I contemplate the drug rumors.
I consider the talk that must be going around about me after today.
“Hey,” I say, stepping from the sidewalk to the grass.
His eyes are glassy when he looks up, a statue coming to life. “This way.”
Heath's truck is one more hand-me-down Ford lost in a sea of trucks. Green and cleaner on the outside than most, he hasn't made any attempt to fancy it up the way others have. No tacky license plate frame, no fake balls swinging from the hitch, no fancy rims on the tires. The only thing resembling decoration is a faded decal of the sun plastered perfectly in the middle of the rear windows.

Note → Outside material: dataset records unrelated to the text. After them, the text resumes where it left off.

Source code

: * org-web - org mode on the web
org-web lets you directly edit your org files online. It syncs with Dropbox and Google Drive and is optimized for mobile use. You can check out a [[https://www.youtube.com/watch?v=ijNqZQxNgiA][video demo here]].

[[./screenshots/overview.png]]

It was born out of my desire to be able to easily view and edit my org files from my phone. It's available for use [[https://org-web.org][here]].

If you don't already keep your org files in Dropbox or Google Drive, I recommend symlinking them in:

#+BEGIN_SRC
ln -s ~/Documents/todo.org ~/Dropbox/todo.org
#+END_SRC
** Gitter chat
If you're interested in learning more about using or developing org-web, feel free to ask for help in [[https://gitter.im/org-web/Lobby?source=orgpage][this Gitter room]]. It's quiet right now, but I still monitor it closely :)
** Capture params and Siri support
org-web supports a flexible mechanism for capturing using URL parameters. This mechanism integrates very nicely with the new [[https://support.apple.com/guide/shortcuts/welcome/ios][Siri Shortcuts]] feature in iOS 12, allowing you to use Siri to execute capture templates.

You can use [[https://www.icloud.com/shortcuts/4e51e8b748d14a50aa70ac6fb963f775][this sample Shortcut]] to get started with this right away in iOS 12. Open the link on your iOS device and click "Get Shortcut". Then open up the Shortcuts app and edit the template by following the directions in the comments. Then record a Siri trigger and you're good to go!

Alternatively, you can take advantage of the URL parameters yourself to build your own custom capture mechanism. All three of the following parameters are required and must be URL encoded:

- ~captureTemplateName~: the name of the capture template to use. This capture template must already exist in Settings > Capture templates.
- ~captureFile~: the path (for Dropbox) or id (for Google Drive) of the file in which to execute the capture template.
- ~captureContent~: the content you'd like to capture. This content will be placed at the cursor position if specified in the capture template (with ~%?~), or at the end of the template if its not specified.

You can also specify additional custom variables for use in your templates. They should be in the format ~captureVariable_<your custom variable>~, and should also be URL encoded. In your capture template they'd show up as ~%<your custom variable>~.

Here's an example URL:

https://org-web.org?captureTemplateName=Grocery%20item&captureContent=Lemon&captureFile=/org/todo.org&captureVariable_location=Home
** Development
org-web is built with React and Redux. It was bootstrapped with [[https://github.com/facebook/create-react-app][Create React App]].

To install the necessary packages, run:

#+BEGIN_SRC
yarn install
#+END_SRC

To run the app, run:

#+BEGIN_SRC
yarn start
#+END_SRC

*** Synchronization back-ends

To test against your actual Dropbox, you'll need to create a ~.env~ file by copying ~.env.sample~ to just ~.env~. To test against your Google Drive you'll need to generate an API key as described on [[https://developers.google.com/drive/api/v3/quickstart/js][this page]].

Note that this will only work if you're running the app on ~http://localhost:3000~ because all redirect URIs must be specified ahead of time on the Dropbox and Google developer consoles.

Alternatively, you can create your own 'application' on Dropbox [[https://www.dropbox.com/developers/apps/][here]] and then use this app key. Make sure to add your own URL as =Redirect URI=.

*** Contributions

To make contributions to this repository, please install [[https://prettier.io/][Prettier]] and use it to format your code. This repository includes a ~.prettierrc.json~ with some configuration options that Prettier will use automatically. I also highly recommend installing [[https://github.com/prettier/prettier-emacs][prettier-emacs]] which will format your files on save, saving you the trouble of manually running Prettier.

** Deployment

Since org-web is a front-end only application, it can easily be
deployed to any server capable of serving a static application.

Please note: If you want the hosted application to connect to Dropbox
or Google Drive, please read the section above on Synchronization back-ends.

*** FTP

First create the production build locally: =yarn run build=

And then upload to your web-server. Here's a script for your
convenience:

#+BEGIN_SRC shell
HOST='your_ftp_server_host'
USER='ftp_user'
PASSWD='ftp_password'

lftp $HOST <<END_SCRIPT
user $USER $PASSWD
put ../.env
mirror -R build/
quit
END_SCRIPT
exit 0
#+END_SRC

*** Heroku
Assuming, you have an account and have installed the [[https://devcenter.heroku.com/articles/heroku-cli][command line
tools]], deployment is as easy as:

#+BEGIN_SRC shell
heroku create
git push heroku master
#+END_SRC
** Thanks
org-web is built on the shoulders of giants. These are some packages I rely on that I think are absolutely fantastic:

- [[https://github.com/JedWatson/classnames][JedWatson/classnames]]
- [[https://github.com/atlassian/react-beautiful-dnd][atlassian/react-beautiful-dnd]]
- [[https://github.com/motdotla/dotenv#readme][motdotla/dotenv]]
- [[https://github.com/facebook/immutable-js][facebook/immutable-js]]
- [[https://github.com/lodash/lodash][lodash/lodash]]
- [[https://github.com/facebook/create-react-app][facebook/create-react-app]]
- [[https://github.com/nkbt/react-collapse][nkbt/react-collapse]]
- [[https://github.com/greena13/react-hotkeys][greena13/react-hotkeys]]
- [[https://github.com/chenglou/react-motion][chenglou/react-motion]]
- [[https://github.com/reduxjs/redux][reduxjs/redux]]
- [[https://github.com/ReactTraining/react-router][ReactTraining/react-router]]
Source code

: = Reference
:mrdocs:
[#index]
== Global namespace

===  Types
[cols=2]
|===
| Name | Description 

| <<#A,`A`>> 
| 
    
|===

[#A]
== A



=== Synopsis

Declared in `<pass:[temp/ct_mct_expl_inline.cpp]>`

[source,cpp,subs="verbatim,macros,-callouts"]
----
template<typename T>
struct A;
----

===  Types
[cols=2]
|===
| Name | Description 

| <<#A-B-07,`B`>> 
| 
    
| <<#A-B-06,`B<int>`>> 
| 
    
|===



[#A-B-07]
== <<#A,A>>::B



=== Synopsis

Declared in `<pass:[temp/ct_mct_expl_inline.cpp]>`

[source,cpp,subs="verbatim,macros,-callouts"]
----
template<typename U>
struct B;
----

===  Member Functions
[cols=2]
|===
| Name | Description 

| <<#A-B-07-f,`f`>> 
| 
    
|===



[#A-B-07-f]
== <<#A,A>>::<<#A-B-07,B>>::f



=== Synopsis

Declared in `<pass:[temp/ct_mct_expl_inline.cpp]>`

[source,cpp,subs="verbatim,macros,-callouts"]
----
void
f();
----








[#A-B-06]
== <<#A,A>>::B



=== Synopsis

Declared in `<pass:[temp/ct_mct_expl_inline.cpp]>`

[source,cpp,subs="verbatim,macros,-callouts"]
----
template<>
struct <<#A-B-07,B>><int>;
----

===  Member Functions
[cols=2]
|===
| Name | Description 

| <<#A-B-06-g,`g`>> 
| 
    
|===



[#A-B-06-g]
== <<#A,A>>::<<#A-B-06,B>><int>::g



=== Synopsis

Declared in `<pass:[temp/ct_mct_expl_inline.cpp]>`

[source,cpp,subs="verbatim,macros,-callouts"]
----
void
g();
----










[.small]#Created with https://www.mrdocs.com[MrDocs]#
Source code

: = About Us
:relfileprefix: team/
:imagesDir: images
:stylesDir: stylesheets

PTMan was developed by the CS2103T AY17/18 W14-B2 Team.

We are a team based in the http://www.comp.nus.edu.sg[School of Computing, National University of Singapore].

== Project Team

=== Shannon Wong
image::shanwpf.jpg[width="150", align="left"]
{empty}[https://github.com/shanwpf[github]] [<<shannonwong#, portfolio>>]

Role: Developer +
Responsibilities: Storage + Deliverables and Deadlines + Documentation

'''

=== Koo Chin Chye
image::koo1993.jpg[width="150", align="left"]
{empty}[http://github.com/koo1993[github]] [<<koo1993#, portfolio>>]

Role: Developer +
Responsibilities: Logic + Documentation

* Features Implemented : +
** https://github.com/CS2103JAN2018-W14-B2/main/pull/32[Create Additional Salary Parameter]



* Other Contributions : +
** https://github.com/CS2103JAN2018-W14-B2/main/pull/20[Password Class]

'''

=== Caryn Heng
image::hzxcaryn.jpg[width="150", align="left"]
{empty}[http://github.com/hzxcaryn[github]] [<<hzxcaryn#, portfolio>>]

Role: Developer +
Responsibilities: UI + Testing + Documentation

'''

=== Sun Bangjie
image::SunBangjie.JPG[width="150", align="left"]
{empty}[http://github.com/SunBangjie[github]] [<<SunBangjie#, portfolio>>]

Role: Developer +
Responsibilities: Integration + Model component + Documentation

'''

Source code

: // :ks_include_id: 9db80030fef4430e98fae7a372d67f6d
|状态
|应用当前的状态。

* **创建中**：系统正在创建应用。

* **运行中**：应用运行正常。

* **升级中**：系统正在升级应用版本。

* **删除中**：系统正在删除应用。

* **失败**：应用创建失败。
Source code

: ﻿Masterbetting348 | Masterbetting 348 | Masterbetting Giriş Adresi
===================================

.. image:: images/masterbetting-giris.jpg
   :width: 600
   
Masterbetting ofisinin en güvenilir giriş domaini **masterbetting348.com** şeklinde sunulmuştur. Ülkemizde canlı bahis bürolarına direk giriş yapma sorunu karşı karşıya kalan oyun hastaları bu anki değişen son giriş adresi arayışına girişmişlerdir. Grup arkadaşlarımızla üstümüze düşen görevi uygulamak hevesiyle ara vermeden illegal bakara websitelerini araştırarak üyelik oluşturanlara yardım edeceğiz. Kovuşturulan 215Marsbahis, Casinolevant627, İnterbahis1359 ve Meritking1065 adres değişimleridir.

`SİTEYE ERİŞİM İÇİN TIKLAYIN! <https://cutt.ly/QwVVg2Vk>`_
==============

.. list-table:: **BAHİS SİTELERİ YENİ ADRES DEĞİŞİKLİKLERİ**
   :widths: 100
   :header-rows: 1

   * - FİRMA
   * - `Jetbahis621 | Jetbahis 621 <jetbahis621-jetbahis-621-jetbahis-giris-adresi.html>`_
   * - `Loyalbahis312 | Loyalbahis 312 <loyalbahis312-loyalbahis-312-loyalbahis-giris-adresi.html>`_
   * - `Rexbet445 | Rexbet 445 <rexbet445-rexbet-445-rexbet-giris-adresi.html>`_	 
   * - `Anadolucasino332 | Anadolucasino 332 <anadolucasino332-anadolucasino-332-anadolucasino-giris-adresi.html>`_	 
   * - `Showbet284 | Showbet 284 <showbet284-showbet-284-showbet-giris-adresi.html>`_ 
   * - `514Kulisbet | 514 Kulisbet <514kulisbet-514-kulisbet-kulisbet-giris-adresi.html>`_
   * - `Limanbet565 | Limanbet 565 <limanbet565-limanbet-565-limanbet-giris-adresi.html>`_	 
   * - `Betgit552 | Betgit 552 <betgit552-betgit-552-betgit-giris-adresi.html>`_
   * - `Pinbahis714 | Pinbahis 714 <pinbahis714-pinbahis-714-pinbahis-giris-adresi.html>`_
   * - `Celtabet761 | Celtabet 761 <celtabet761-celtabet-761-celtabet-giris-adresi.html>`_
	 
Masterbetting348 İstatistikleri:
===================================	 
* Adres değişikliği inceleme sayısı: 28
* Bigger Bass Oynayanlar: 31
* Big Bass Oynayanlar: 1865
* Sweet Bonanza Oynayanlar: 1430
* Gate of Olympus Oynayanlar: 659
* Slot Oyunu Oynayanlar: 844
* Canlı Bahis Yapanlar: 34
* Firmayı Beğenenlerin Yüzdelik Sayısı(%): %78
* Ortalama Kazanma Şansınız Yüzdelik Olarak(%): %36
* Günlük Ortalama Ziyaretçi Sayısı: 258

Inside, the cabin smells vaguely of leather and lemons. The floors are lost beneath homework assignments, crushed soda cans, and the summer AP Literature reading list. Baseball caps, maps, and food wrappers cover the dash. I have to slide
Fahrenheit 451
and a seriously abused iPod out of the passenger side to make room for myself. I try not to notice the B's and C's on the papers at my feet. If they were mine, I'd have burned them, but they'd never have been mine.
Heath heaves his bag into the little space behind the seats. It lands on a duffel bag and a baseball bat, and I remember that he's big into baseball. A pitcher, and not a bad
one. Before our year of silence, I used to go to the games with Candy and Abigail and watch how calm and sure he was at the center of all that tension.